Work required »
Copy every record exactly, leaving the pictures out.

===== Dataset records =====

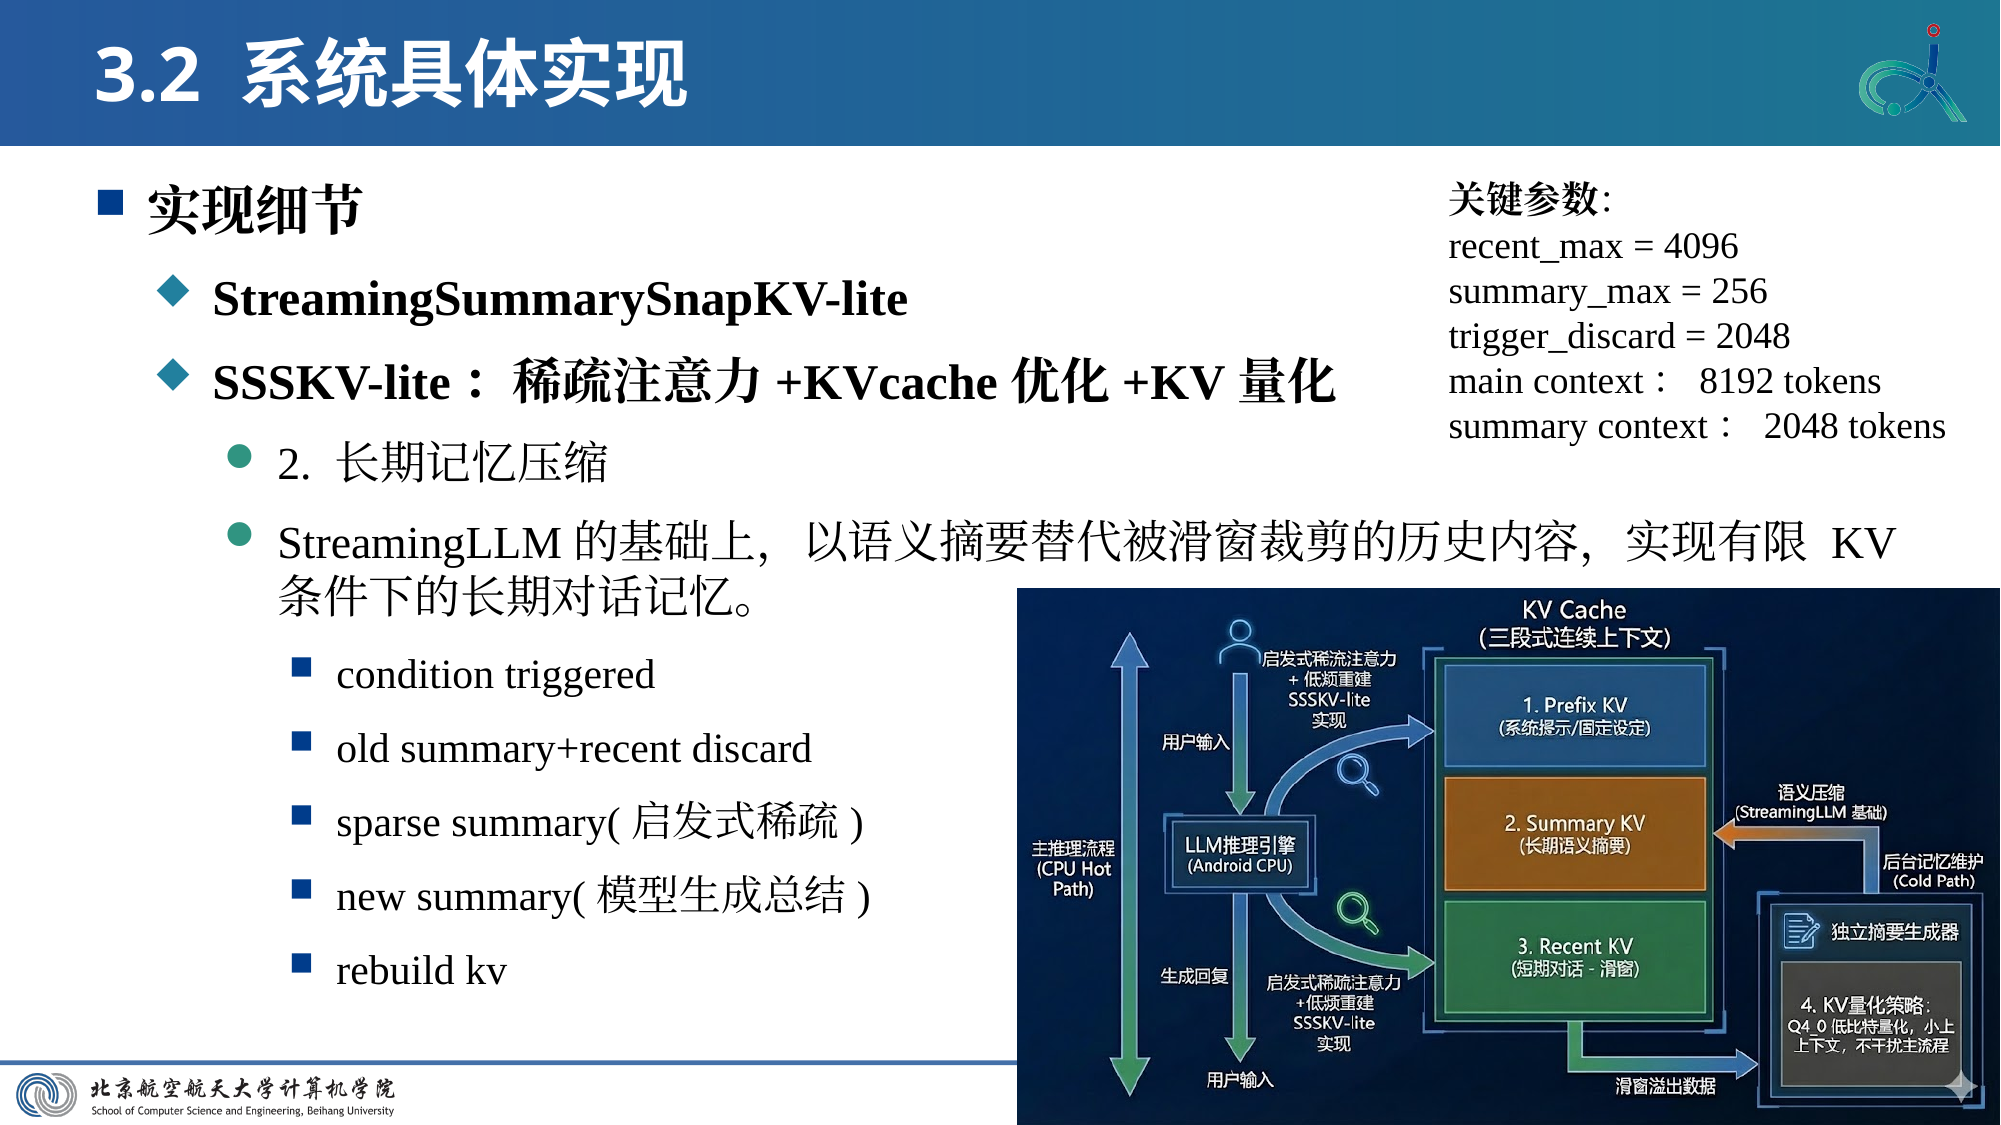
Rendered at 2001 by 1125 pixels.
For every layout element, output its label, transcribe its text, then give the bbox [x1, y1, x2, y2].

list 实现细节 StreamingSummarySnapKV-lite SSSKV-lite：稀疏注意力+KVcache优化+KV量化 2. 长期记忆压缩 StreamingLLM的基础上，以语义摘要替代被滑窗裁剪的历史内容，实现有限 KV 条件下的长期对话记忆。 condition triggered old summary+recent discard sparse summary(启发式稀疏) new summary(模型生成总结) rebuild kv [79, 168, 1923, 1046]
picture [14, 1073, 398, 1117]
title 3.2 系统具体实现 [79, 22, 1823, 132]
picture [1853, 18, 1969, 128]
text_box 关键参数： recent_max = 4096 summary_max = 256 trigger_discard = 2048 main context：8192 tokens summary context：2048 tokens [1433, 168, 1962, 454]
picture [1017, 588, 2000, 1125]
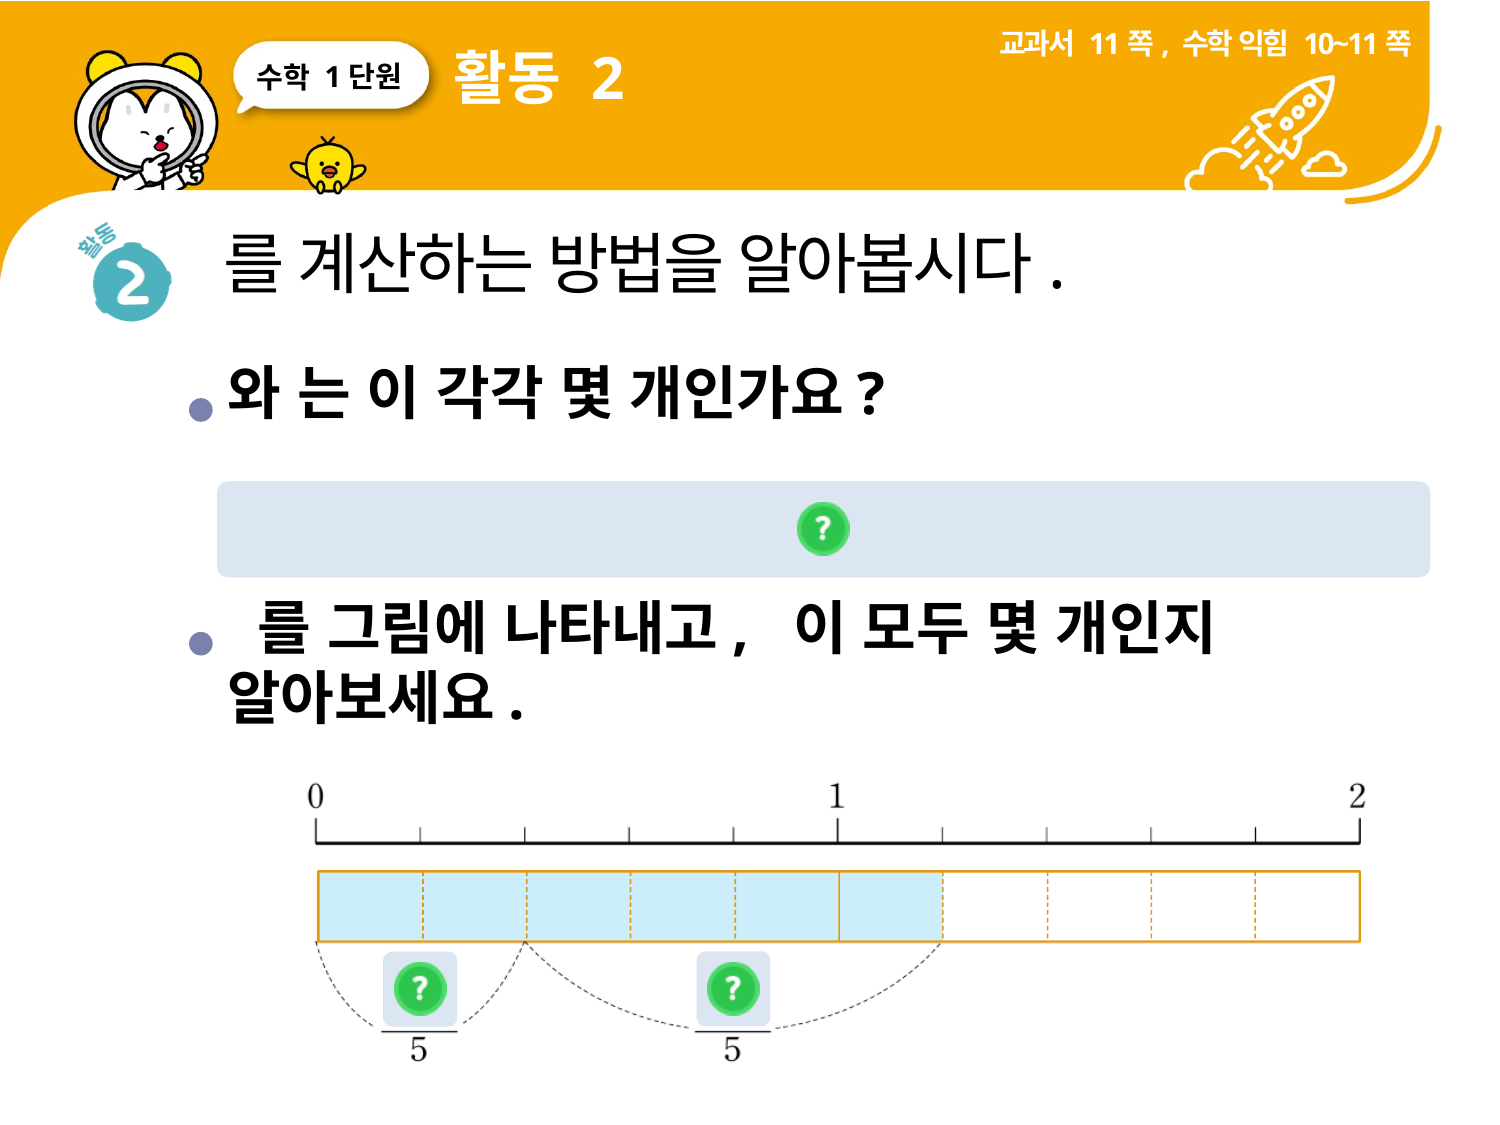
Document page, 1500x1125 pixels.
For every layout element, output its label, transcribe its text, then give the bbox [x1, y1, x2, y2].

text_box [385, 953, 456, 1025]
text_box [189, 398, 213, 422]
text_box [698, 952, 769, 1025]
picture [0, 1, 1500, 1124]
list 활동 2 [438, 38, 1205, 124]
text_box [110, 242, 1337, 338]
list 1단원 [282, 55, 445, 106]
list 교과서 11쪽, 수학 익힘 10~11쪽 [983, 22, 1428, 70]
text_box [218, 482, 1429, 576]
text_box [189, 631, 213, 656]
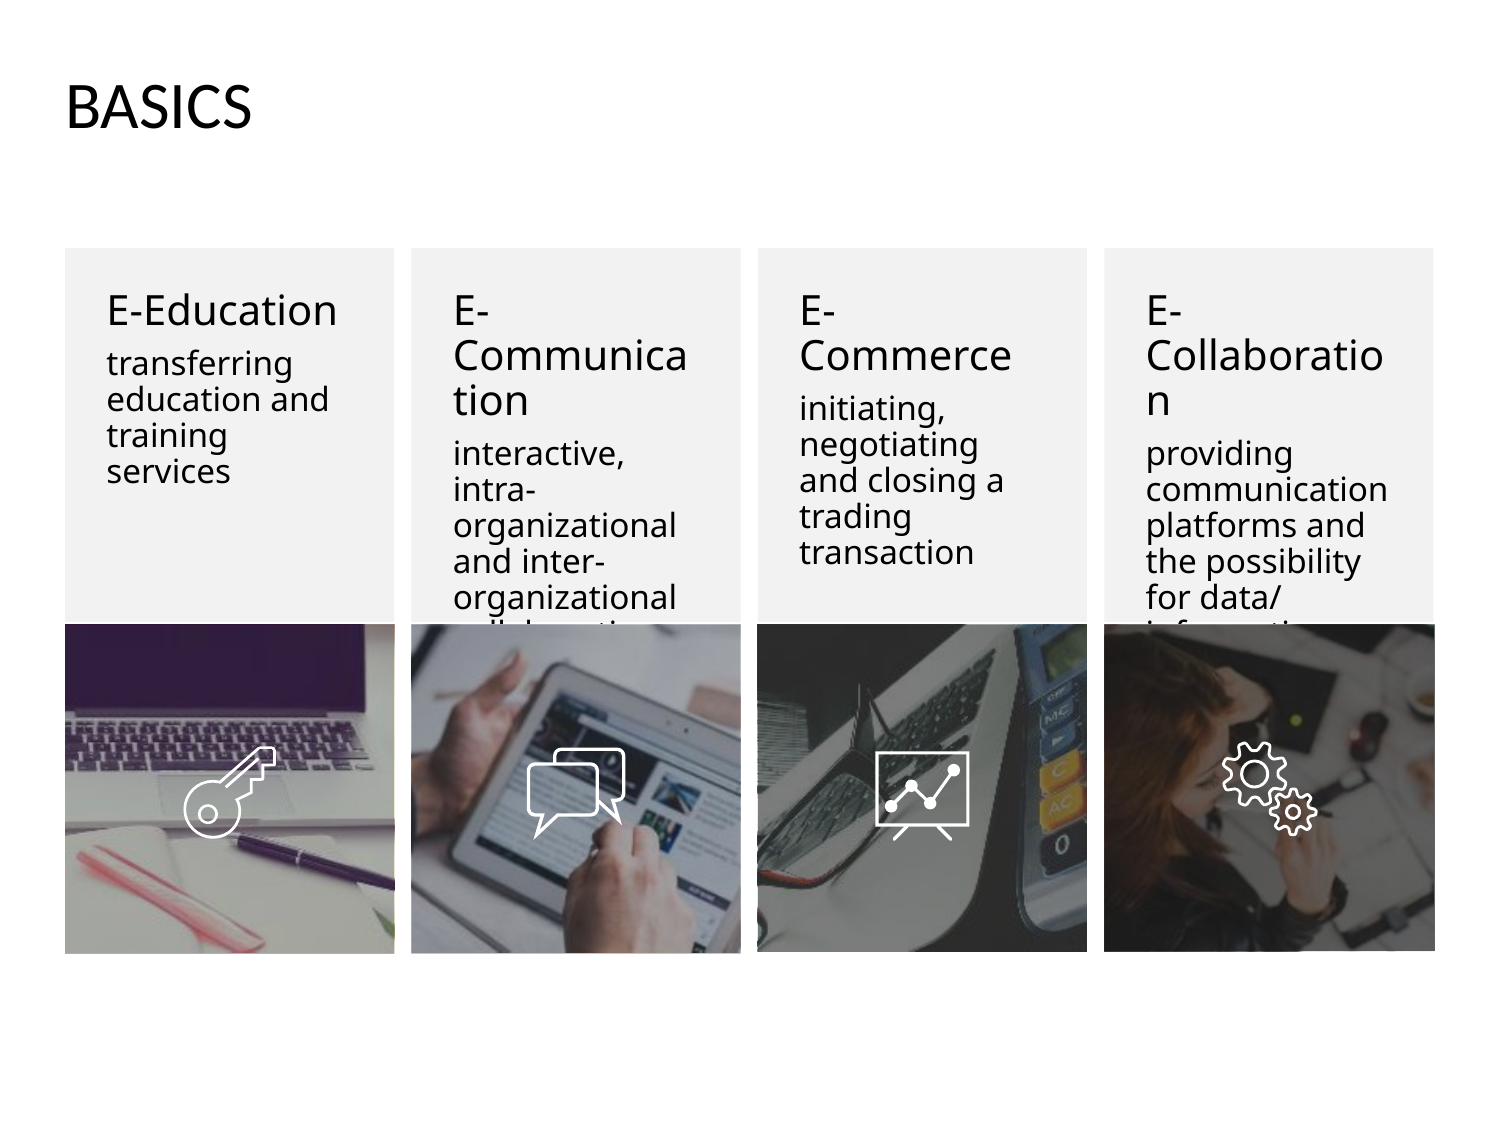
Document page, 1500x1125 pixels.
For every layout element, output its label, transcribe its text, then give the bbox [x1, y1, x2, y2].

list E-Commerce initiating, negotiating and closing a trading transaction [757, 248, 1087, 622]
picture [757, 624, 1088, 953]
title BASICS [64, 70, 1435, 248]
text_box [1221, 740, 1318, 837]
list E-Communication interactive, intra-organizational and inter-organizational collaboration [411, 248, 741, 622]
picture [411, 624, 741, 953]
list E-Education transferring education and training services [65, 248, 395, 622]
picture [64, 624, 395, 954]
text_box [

=====

Answer space »
Rendered at 2001 by 1125 pixels.
For every layout element, output its label, transcribe its text, then give the bbox [x1, y1, x2, y2].

list 实现细节 StreamingSummarySnapKV-lite SSSKV-lite：稀疏注意力+KVcache优化+KV量化 2. 长期记忆压缩 StreamingLLM的基础上，以语义摘要替代被滑窗裁剪的历史内容，实现有限 KV 条件下的长期对话记忆。 condition triggered old summary+recent discard sparse summary(启发式稀疏) new summary(模型生成总结) rebuild kv [79, 168, 1923, 1046]
picture [14, 1073, 398, 1117]
title 3.2 系统具体实现 [79, 22, 1823, 132]
picture [1853, 18, 1969, 128]
text_box 关键参数： recent_max = 4096 summary_max = 256 trigger_discard = 2048 main context：8192 tokens summary context：2048 tokens [1433, 168, 1962, 454]
picture [1017, 588, 2000, 1125]
Document page, 1500x1125 pixels.
For every layout element, output its label, transcribe its text, then give the bbox [x1, y1, x2, y2].

text_box [385, 953, 456, 1025]
text_box [189, 398, 213, 422]
text_box [698, 952, 769, 1025]
picture [0, 1, 1500, 1124]
list 활동 2 [438, 38, 1205, 124]
text_box [110, 242, 1337, 338]
list 1단원 [282, 55, 445, 106]
list 교과서 11쪽, 수학 익힘 10~11쪽 [983, 22, 1428, 70]
text_box [218, 482, 1429, 576]
text_box [189, 631, 213, 656]
Document page, 1500x1125 pixels.
For every layout element, output its label, transcribe its text, then give the bbox [x1, y1, x2, y2].

list E-Commerce initiating, negotiating and closing a trading transaction [757, 248, 1087, 622]
picture [757, 624, 1088, 953]
title BASICS [64, 70, 1435, 248]
text_box [1221, 740, 1318, 837]
list E-Communication interactive, intra-organizational and inter-organizational collaboration [411, 248, 741, 622]
picture [411, 624, 741, 953]
list E-Education transferring education and training services [65, 248, 395, 622]
picture [64, 624, 395, 954]
text_box [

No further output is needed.